Can you change every "common name" in the listing below to "vernacular name" and write the lines out again with nothing else altered, leaving out the pictures?

[SUPPLIED MATERIAL start]

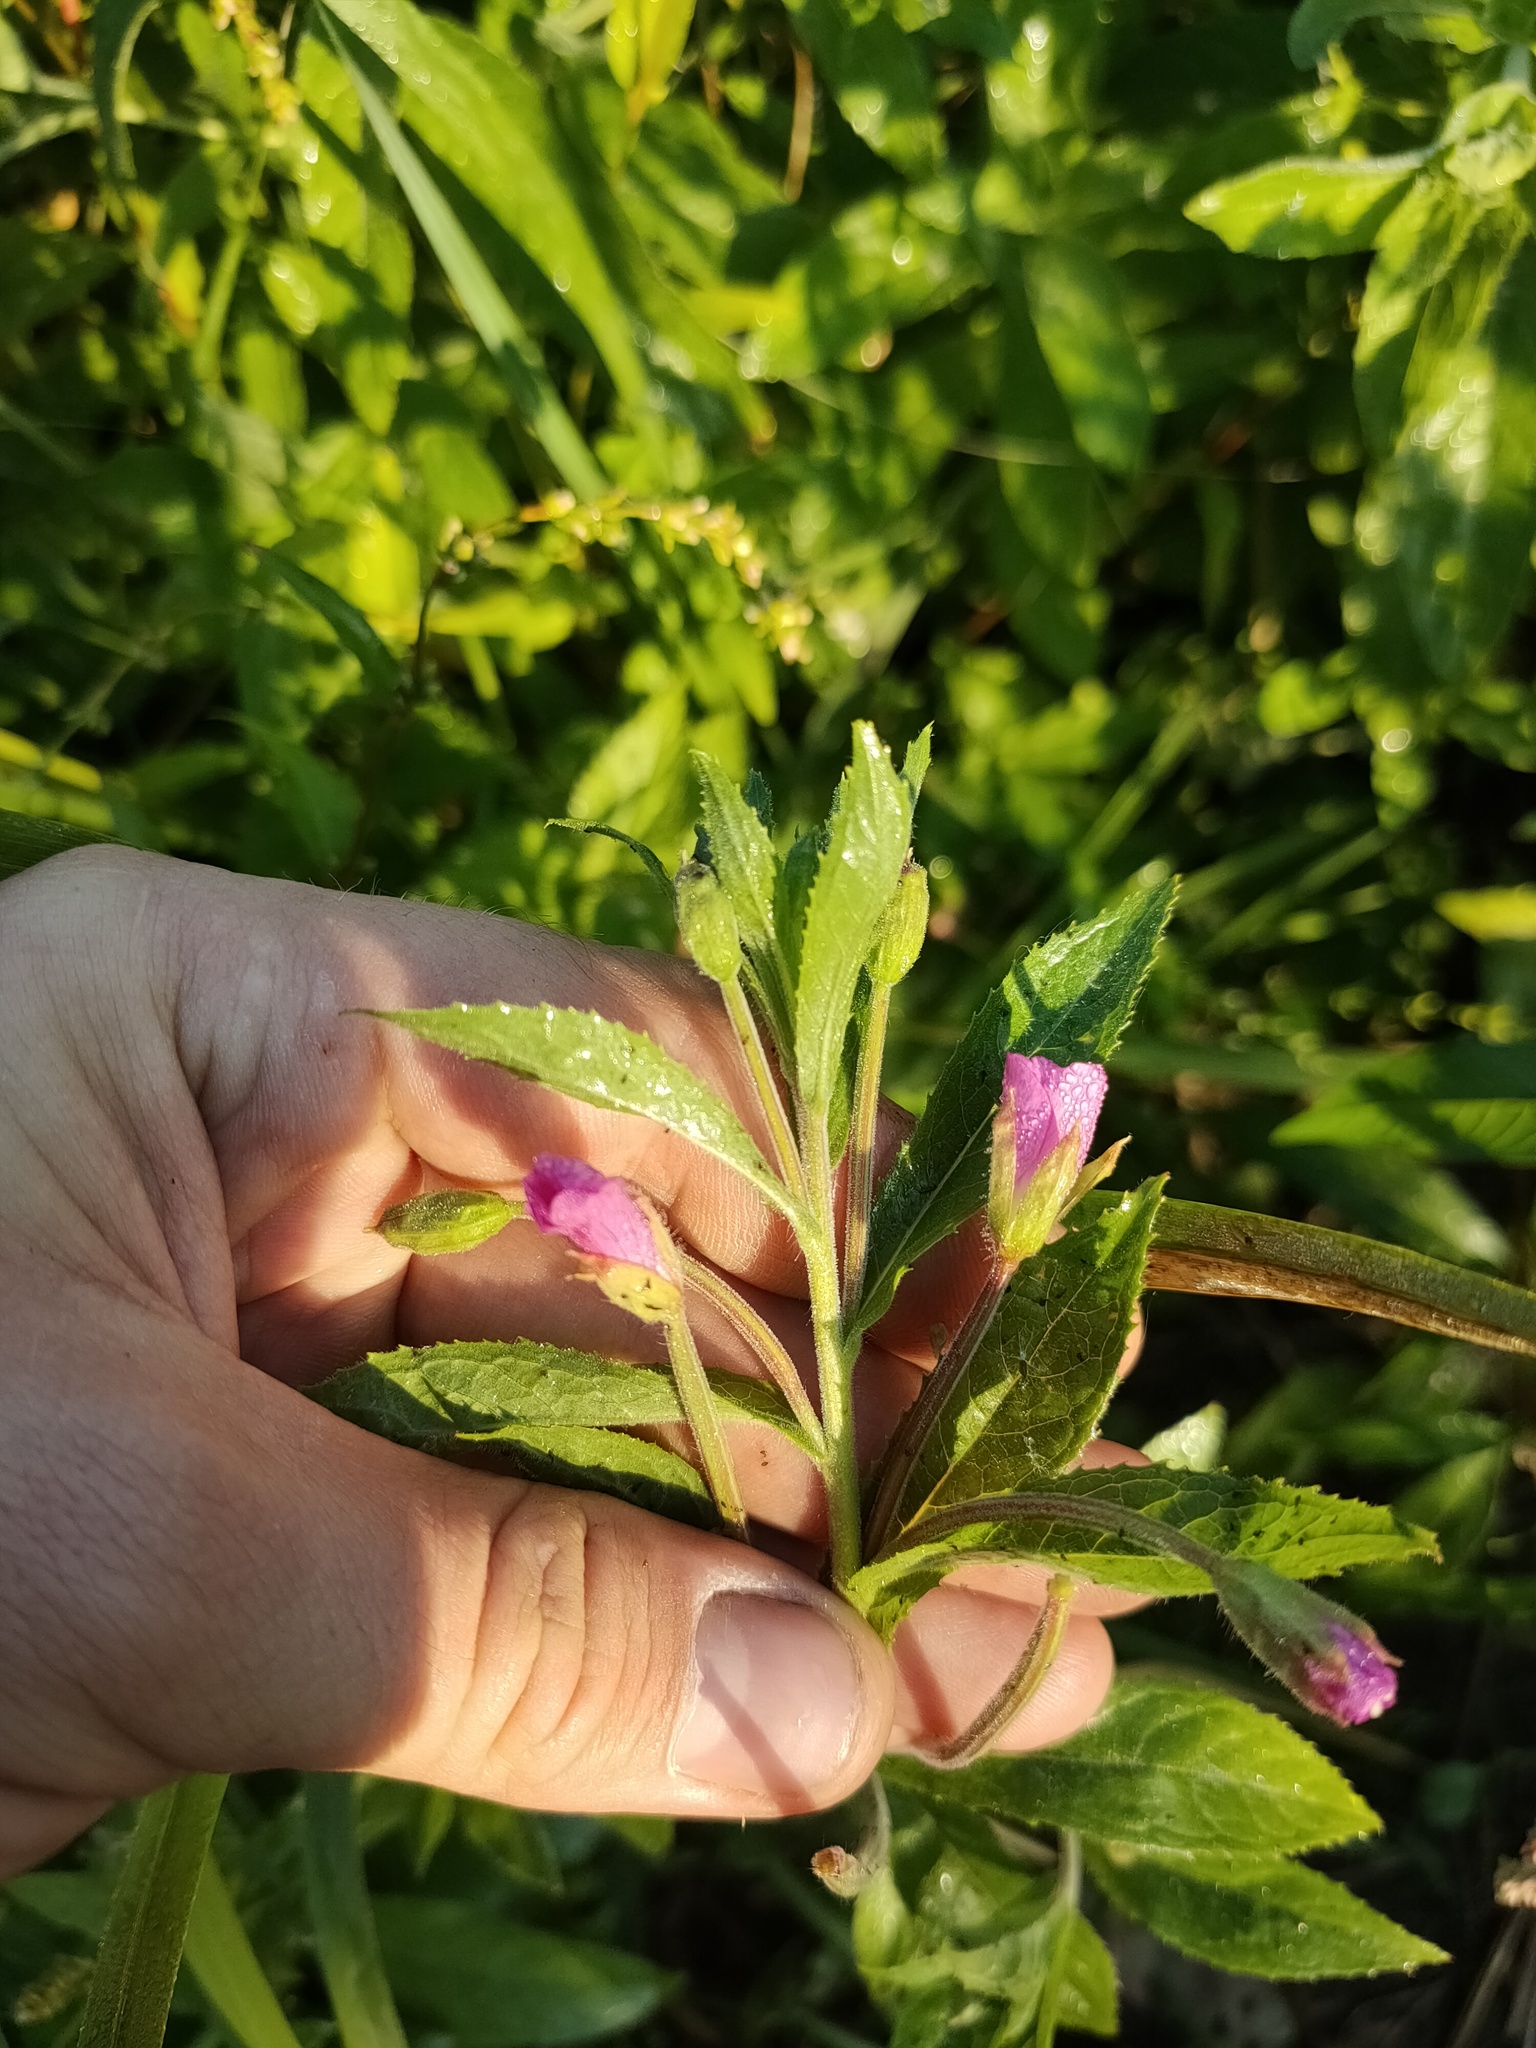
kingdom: Plantae
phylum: Tracheophyta
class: Magnoliopsida
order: Myrtales
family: Onagraceae
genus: Epilobium
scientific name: Epilobium hirsutum
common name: Great willowherb
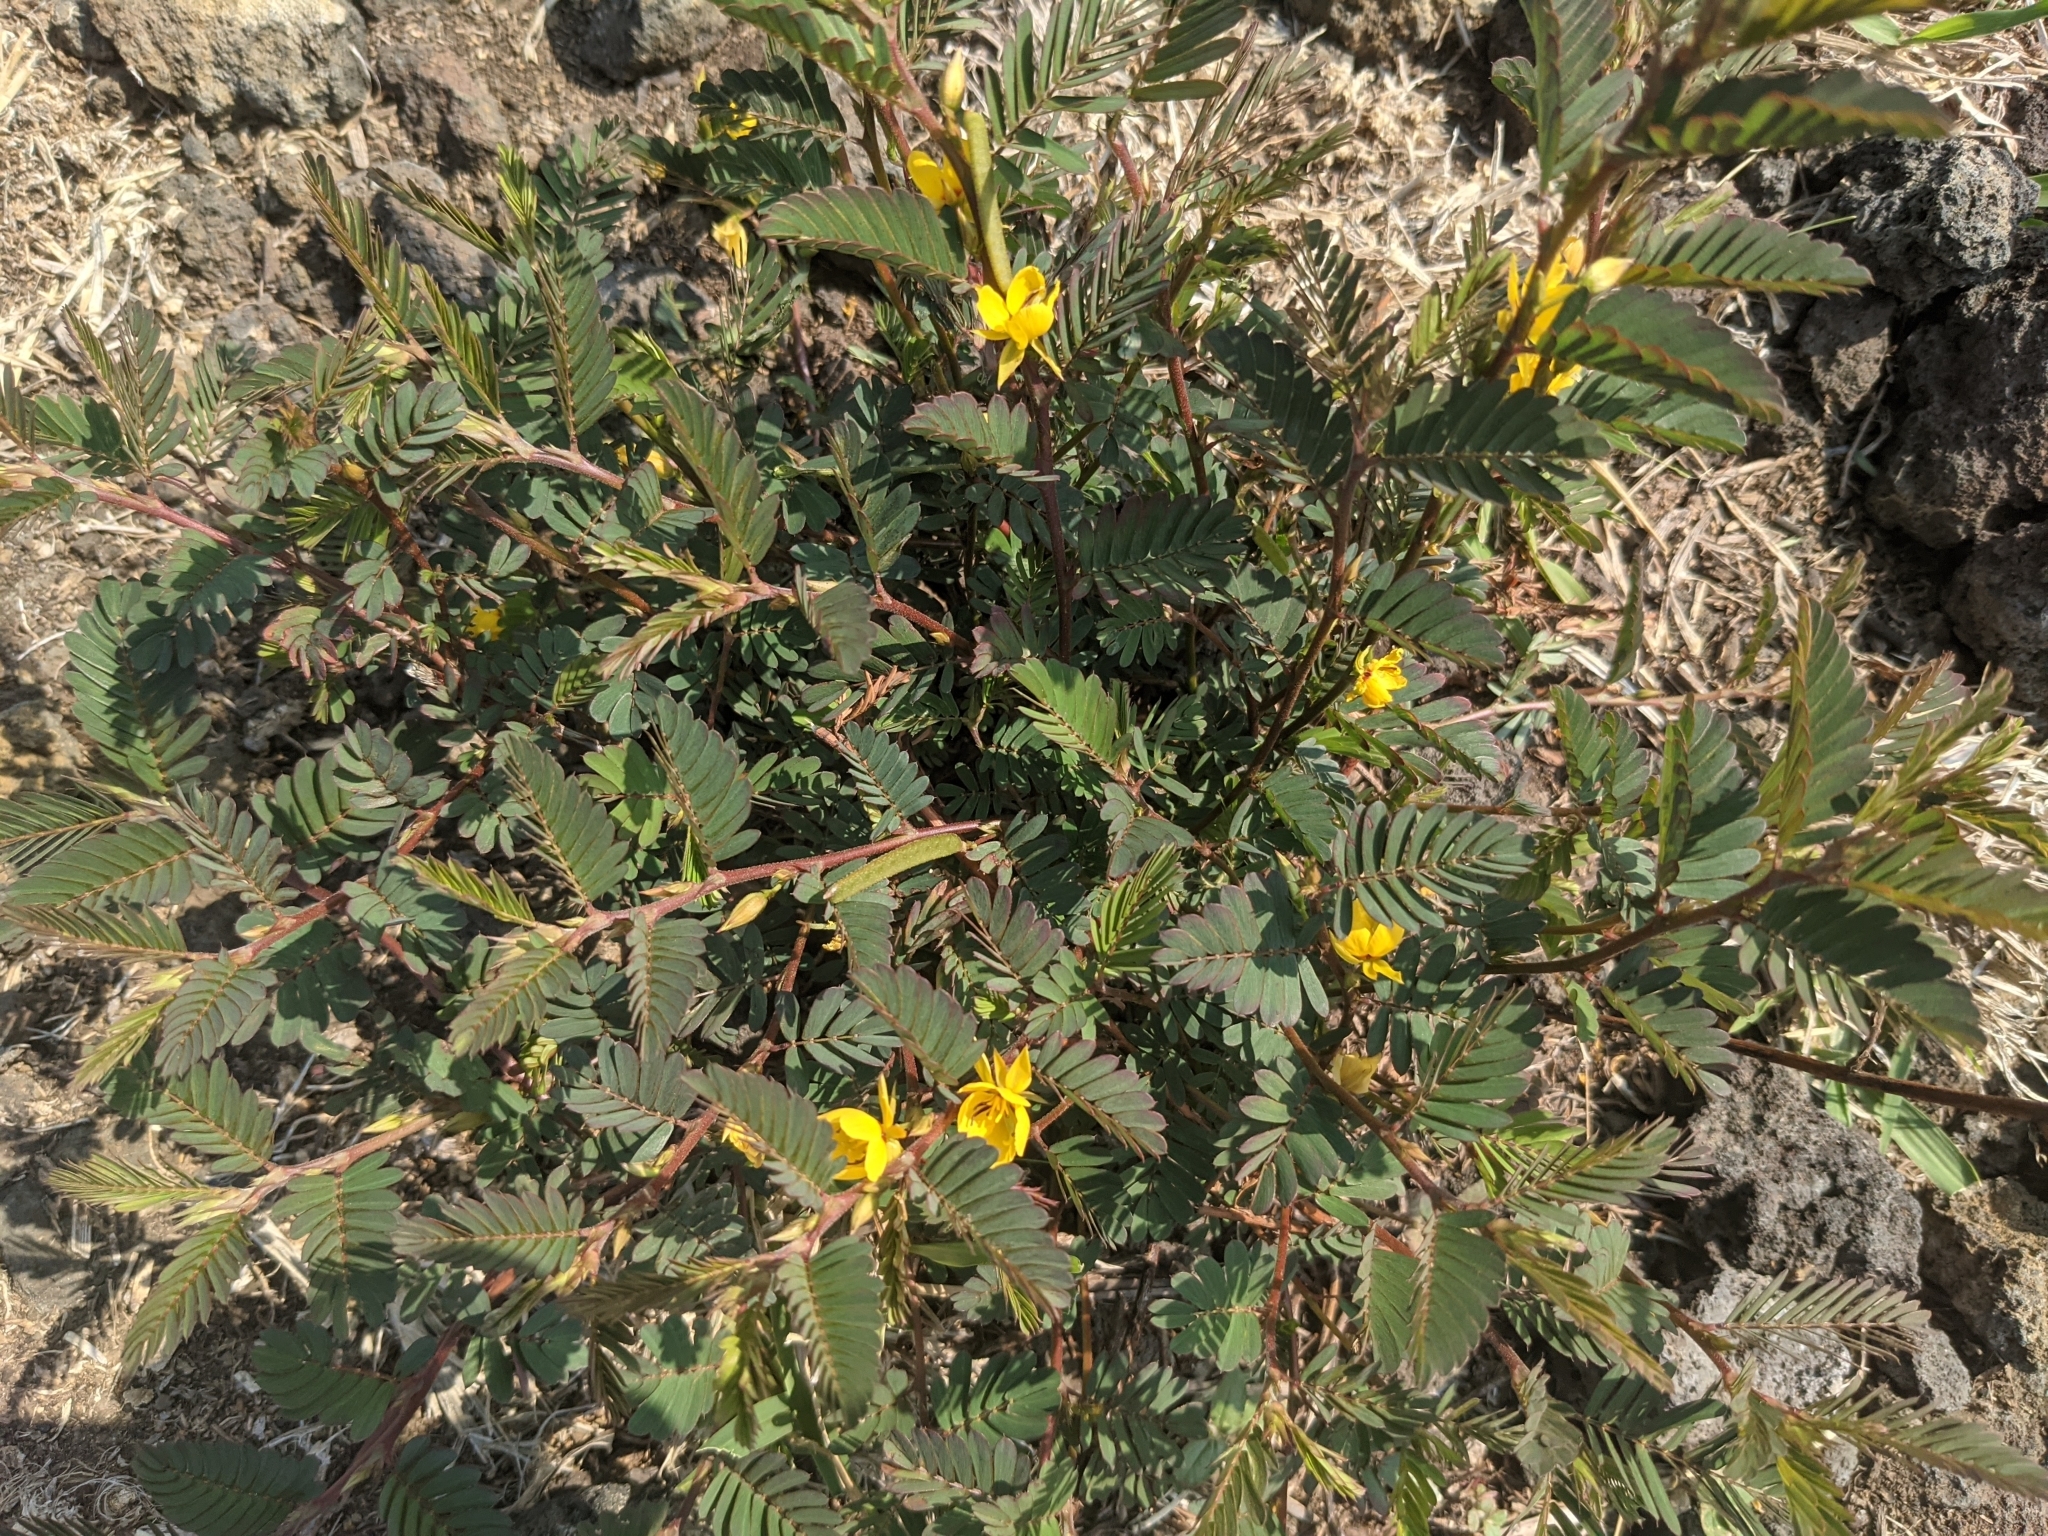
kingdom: Plantae
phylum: Tracheophyta
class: Magnoliopsida
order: Fabales
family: Fabaceae
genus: Chamaecrista
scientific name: Chamaecrista nictitans
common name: Sensitive cassia
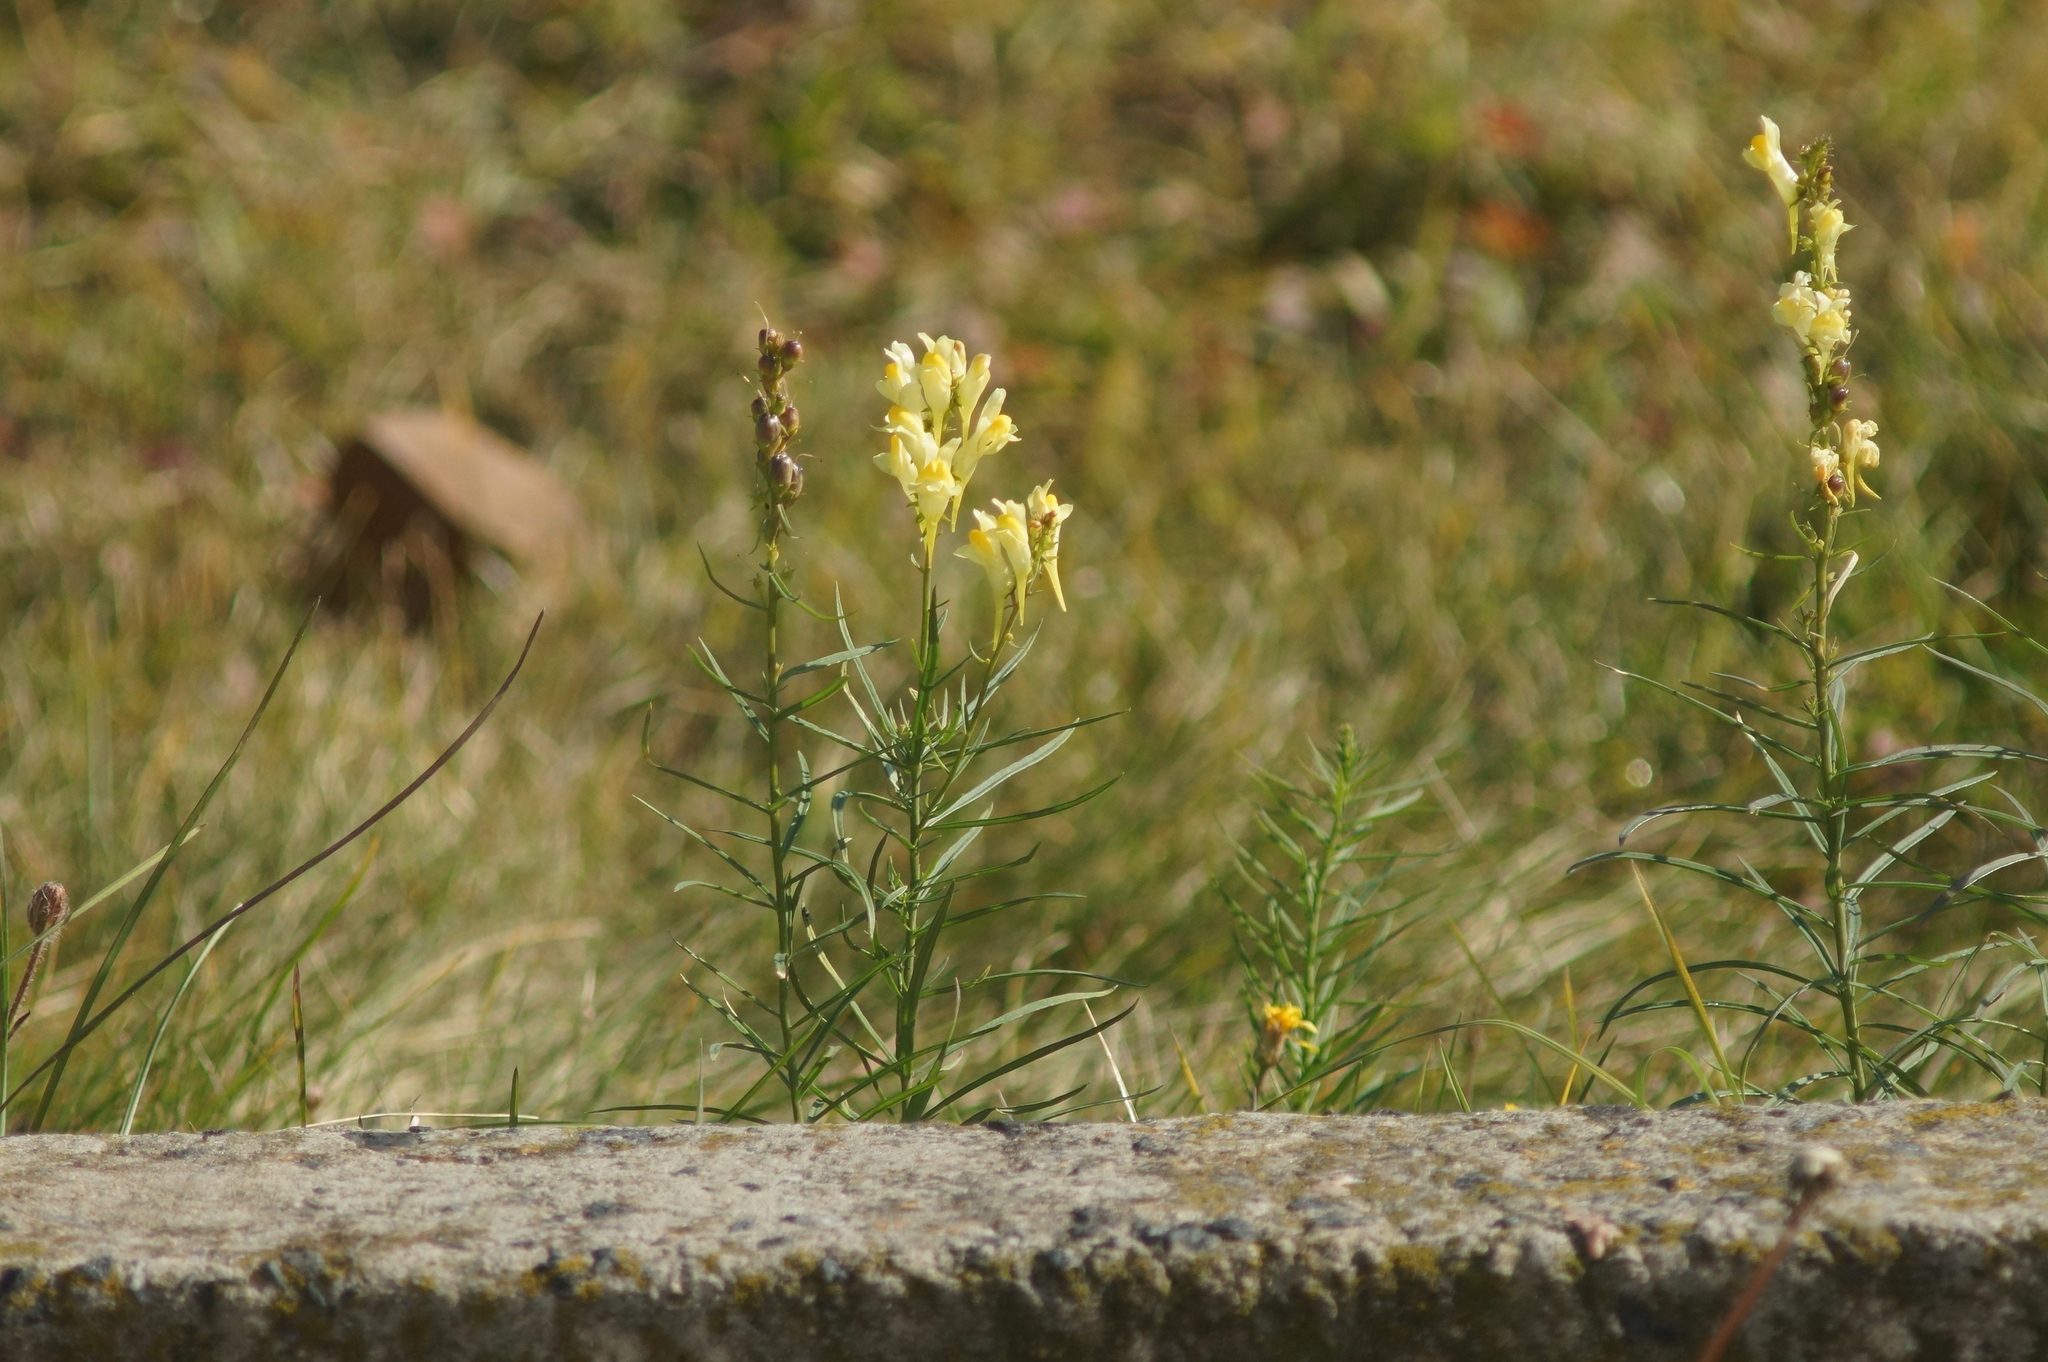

[SUPPLIED MATERIAL end]

§ **COMPLETED TASK**:
kingdom: Plantae
phylum: Tracheophyta
class: Magnoliopsida
order: Myrtales
family: Onagraceae
genus: Epilobium
scientific name: Epilobium hirsutum
vernacular name: Great willowherb
kingdom: Plantae
phylum: Tracheophyta
class: Magnoliopsida
order: Fabales
family: Fabaceae
genus: Chamaecrista
scientific name: Chamaecrista nictitans
vernacular name: Sensitive cassia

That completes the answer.